━━ Extracted data
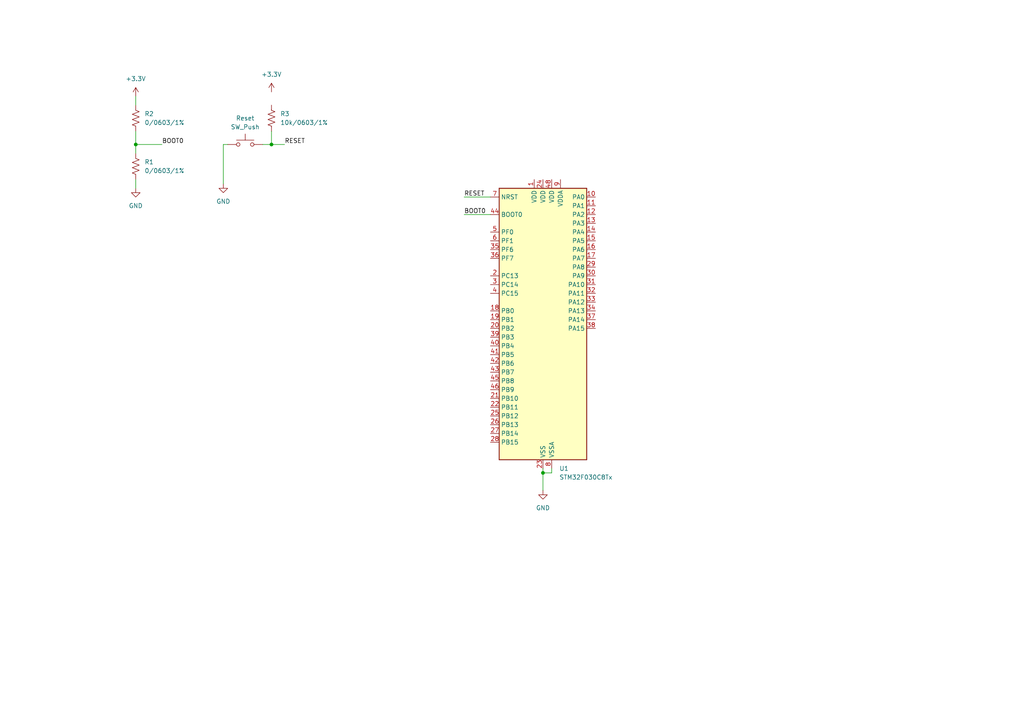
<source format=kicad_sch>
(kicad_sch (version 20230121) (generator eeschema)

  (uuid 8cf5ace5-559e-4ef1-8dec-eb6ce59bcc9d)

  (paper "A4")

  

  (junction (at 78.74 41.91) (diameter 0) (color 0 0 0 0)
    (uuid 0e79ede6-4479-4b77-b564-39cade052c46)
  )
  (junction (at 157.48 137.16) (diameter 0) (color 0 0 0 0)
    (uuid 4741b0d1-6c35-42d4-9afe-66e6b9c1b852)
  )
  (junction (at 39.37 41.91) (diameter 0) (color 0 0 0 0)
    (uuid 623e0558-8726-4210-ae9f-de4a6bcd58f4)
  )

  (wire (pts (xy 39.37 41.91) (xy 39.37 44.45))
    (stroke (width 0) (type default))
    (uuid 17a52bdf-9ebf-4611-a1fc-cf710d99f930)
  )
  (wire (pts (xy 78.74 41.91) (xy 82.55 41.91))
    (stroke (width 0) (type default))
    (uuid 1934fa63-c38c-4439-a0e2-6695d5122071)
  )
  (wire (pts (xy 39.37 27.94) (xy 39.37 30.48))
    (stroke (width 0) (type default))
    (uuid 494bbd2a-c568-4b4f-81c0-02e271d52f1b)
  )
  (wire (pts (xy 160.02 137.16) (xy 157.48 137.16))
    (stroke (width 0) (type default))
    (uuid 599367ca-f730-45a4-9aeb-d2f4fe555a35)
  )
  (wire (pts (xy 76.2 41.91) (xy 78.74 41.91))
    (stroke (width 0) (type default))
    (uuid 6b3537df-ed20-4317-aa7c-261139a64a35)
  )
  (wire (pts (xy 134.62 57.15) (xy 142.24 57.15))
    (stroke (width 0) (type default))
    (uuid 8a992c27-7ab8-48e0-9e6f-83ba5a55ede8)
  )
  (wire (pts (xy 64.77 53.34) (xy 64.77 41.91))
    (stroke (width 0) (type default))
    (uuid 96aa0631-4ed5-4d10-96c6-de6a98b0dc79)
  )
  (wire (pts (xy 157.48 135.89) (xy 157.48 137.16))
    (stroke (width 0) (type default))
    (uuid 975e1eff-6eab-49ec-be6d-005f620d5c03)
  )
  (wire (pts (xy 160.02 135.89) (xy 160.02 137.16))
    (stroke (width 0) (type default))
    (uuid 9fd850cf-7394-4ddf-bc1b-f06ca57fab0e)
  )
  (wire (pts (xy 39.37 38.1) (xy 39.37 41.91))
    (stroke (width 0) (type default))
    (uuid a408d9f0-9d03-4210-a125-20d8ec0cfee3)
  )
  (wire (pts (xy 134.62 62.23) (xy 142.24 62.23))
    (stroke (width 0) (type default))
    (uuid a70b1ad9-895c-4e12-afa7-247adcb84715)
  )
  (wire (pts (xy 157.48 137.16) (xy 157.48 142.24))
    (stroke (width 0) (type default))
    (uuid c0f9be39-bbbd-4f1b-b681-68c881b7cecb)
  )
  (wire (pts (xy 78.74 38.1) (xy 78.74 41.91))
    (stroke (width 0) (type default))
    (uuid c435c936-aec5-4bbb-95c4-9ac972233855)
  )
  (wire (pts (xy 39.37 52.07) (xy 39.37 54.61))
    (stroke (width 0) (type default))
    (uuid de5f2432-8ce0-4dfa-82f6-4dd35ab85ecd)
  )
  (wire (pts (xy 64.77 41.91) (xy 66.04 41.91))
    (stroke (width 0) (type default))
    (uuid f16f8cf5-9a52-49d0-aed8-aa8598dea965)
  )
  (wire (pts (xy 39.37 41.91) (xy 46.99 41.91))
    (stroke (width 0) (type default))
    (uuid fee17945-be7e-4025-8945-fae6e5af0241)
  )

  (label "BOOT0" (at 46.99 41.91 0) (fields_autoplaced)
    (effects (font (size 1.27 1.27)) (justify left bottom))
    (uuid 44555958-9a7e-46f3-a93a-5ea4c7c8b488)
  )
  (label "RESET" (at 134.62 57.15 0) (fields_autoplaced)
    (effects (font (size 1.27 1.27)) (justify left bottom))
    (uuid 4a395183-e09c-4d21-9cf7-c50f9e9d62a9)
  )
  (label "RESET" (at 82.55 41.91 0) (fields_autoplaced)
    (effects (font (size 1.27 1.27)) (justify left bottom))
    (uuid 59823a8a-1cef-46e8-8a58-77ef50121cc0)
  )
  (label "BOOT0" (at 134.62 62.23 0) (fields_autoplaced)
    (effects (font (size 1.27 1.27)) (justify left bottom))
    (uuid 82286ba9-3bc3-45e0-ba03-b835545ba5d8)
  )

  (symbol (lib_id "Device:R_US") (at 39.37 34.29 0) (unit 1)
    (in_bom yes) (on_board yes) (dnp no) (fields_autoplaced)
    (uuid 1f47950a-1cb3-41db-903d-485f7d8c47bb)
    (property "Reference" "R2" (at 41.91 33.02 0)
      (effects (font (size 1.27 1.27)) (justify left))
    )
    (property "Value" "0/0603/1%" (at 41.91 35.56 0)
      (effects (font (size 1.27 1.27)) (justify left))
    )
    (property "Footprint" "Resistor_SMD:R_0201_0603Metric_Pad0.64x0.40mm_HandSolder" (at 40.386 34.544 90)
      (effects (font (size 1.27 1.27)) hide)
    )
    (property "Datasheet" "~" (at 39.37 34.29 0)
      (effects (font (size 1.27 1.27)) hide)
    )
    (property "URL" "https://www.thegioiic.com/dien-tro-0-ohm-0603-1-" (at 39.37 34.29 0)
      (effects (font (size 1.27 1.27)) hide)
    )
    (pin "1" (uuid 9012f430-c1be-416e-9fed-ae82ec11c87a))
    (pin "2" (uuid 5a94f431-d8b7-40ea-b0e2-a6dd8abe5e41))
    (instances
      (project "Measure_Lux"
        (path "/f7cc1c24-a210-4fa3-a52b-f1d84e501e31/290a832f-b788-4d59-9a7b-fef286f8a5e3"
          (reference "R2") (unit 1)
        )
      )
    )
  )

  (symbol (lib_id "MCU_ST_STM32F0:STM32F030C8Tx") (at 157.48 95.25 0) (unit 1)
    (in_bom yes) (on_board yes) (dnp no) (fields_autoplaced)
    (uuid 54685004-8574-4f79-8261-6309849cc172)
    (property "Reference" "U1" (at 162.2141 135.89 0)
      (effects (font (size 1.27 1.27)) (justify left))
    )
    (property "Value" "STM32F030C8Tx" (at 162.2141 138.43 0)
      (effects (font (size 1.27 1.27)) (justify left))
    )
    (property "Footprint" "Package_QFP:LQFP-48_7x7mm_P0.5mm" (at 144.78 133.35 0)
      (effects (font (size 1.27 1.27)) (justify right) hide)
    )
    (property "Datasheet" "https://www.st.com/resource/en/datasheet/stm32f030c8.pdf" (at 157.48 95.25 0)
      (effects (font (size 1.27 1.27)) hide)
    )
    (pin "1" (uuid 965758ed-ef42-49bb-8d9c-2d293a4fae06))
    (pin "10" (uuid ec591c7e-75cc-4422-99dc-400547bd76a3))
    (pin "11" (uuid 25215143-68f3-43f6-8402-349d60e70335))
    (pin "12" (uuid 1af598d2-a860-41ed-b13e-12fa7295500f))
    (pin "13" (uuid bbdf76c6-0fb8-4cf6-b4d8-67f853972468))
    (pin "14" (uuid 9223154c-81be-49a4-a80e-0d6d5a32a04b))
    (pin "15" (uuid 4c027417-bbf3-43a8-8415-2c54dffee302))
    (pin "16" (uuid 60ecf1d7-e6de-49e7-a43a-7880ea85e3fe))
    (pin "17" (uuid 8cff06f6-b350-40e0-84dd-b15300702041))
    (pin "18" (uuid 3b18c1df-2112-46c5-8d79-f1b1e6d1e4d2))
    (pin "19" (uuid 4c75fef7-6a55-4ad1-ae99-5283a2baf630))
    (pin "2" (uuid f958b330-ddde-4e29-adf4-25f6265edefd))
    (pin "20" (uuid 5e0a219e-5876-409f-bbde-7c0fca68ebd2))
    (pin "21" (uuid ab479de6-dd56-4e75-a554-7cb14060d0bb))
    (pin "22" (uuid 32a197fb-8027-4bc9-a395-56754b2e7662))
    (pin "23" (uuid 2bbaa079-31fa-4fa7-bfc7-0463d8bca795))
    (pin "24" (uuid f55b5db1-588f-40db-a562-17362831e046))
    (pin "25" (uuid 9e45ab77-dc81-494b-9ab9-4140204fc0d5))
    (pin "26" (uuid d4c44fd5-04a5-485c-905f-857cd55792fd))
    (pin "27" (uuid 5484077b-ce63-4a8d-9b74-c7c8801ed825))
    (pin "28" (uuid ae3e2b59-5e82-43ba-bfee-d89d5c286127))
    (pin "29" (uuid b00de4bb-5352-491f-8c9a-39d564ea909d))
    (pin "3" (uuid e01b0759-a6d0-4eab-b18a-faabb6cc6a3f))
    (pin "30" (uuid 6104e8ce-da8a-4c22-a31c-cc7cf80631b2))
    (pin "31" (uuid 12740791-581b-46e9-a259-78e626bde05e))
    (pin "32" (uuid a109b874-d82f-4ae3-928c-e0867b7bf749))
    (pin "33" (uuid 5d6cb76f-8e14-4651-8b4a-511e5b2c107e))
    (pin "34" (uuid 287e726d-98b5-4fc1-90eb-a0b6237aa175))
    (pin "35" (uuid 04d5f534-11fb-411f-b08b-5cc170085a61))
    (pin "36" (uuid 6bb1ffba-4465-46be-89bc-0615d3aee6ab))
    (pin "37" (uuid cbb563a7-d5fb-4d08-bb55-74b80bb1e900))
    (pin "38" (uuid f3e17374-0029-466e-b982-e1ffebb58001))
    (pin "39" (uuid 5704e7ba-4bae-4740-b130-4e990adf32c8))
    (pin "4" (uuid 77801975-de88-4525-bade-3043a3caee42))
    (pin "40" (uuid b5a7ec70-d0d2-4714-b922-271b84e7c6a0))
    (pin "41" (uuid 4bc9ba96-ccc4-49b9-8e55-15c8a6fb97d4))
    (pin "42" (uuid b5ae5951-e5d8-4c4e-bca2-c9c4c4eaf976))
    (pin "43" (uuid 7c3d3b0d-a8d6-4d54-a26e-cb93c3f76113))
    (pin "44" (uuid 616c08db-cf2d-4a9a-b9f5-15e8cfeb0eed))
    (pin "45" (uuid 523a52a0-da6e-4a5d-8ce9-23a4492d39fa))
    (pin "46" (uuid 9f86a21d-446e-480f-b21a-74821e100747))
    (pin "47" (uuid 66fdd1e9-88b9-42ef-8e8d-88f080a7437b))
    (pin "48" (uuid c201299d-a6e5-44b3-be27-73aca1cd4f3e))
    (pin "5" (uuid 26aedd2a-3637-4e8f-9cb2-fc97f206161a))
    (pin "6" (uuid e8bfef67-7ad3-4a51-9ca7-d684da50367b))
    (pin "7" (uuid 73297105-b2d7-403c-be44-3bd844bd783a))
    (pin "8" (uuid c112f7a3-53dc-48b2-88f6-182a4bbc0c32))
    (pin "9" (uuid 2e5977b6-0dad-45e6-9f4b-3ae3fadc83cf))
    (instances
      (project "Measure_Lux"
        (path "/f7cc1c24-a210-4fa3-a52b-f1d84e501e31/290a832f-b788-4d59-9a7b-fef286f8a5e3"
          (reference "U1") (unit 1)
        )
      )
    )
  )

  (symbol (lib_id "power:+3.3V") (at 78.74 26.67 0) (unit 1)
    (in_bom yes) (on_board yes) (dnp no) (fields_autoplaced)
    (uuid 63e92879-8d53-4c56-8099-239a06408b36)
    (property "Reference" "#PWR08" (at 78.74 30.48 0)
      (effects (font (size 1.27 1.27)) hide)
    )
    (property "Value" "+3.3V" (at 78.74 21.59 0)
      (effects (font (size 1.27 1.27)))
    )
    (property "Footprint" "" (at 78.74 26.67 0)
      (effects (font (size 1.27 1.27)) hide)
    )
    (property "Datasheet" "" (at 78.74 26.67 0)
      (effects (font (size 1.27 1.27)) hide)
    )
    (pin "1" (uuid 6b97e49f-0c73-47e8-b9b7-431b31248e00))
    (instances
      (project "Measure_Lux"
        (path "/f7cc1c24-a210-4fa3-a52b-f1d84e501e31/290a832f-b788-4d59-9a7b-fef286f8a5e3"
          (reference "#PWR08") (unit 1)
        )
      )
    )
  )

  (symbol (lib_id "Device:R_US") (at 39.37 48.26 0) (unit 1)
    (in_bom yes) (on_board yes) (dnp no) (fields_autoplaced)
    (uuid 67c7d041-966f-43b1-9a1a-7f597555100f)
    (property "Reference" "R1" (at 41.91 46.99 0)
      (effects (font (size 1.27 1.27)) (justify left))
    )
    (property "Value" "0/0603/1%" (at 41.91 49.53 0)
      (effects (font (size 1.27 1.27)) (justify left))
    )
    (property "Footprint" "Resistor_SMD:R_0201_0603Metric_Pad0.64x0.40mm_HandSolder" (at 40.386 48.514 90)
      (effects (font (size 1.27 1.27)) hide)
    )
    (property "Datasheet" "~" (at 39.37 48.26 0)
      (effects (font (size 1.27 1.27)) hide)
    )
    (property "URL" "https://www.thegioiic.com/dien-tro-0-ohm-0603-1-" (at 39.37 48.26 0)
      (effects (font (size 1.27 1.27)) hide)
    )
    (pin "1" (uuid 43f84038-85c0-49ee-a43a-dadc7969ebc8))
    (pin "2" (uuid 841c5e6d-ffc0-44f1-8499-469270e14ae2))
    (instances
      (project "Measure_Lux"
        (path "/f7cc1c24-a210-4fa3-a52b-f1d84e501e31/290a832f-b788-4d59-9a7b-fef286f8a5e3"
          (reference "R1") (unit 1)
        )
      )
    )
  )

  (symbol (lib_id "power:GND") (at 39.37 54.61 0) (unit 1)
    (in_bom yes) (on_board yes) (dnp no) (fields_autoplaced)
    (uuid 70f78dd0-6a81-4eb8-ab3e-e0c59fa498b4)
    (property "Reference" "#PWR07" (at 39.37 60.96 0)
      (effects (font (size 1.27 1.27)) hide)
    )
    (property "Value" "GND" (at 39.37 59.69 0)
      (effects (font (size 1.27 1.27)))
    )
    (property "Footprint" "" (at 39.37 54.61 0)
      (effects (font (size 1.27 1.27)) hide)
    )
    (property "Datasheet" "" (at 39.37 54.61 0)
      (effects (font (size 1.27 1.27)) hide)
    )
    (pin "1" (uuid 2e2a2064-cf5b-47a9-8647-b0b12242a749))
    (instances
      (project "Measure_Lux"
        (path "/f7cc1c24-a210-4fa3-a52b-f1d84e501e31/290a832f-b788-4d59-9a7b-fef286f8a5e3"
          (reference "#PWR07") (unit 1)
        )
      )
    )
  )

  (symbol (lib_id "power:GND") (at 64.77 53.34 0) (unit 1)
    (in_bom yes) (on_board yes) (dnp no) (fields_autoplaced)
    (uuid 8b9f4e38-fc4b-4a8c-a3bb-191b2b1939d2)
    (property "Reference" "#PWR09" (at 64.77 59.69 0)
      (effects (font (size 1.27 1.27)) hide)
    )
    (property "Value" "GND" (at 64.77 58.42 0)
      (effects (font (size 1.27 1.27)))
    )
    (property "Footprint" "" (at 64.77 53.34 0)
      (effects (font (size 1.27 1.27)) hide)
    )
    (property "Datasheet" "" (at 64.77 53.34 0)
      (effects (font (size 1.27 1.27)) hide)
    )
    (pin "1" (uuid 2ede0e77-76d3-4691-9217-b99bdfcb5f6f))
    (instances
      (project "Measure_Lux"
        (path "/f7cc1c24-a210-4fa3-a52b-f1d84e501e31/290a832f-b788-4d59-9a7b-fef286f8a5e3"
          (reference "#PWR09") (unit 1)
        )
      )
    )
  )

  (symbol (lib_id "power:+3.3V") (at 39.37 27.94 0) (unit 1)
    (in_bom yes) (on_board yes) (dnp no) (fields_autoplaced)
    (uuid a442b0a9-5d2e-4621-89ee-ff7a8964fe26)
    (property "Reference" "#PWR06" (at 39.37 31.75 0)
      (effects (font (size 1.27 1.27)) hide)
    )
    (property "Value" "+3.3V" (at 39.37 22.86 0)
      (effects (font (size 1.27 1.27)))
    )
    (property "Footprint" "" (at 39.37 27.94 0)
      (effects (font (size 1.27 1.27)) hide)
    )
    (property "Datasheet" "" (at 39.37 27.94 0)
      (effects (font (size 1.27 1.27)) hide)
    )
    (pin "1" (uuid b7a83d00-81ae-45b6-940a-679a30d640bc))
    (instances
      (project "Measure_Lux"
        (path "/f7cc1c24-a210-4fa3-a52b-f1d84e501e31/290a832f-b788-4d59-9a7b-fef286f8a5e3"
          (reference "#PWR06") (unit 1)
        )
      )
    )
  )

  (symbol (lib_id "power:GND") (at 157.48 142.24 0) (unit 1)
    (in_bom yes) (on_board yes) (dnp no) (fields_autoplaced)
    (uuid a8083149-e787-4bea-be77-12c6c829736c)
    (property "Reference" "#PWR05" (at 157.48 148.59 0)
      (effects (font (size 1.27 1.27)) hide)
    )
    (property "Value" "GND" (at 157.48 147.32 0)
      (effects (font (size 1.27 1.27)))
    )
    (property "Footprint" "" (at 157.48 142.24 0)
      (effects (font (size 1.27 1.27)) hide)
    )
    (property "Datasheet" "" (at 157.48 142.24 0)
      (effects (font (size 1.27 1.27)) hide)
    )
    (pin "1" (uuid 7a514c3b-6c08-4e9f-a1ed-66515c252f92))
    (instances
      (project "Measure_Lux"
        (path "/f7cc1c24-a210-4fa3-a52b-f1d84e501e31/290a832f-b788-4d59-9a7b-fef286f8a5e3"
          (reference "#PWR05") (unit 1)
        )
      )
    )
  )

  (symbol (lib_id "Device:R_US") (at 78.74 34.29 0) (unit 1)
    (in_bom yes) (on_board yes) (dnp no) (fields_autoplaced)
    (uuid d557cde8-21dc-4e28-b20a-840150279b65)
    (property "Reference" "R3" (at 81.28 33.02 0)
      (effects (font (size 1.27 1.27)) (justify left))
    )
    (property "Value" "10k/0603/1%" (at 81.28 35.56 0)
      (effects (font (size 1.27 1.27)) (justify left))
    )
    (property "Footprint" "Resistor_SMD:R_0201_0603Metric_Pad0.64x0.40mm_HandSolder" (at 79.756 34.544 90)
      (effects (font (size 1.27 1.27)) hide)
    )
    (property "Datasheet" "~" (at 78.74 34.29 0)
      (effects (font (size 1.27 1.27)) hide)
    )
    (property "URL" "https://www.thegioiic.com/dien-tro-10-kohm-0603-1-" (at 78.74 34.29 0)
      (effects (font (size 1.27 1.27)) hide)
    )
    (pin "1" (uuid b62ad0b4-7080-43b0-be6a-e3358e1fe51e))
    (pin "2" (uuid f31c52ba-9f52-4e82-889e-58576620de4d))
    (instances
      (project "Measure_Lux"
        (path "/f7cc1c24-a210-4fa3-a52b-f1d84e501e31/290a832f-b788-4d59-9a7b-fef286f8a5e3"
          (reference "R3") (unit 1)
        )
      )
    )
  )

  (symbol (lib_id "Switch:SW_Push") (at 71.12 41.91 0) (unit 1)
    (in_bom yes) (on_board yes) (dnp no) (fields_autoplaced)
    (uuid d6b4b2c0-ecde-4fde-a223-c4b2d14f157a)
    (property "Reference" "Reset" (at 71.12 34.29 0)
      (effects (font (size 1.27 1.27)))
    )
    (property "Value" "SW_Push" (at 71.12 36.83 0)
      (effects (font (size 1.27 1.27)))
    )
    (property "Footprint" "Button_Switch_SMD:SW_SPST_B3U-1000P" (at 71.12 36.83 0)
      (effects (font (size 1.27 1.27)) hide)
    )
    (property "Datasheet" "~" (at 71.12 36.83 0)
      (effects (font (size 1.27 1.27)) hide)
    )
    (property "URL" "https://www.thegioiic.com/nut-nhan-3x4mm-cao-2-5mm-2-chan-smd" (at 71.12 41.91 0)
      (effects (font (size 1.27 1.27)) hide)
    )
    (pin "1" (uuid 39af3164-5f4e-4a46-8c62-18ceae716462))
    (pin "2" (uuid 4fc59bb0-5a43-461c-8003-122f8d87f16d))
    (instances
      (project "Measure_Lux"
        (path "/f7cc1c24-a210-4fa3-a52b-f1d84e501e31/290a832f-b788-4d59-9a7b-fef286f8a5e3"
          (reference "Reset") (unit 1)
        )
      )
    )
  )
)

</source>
━━━━
━━ Extracted data
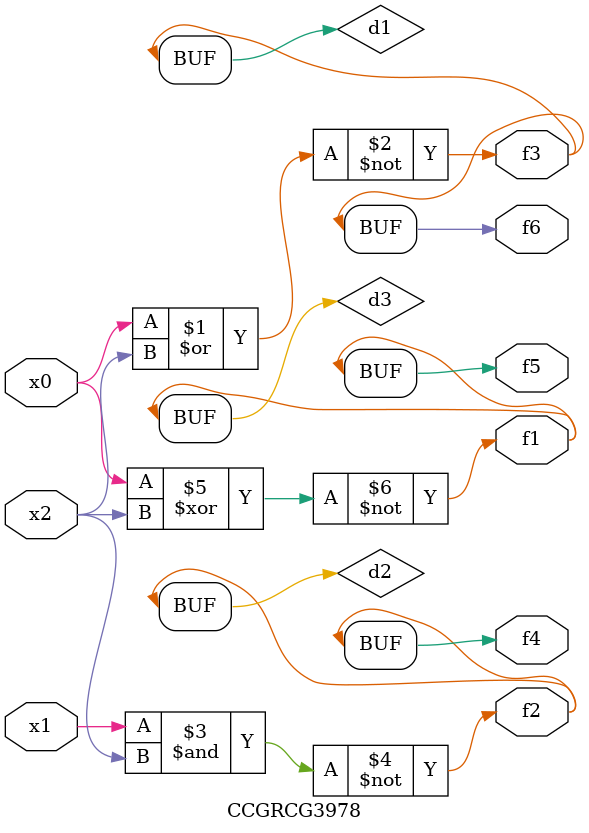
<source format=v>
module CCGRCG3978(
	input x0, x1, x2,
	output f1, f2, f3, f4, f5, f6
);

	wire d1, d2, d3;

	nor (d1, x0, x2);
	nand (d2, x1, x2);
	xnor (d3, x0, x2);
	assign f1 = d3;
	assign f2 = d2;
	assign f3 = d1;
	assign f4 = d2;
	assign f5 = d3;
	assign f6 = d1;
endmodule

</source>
━━━━
_Work item_
Your answer should be one number: the count of lines holding "Device" in the listing.

_Problem solution_
3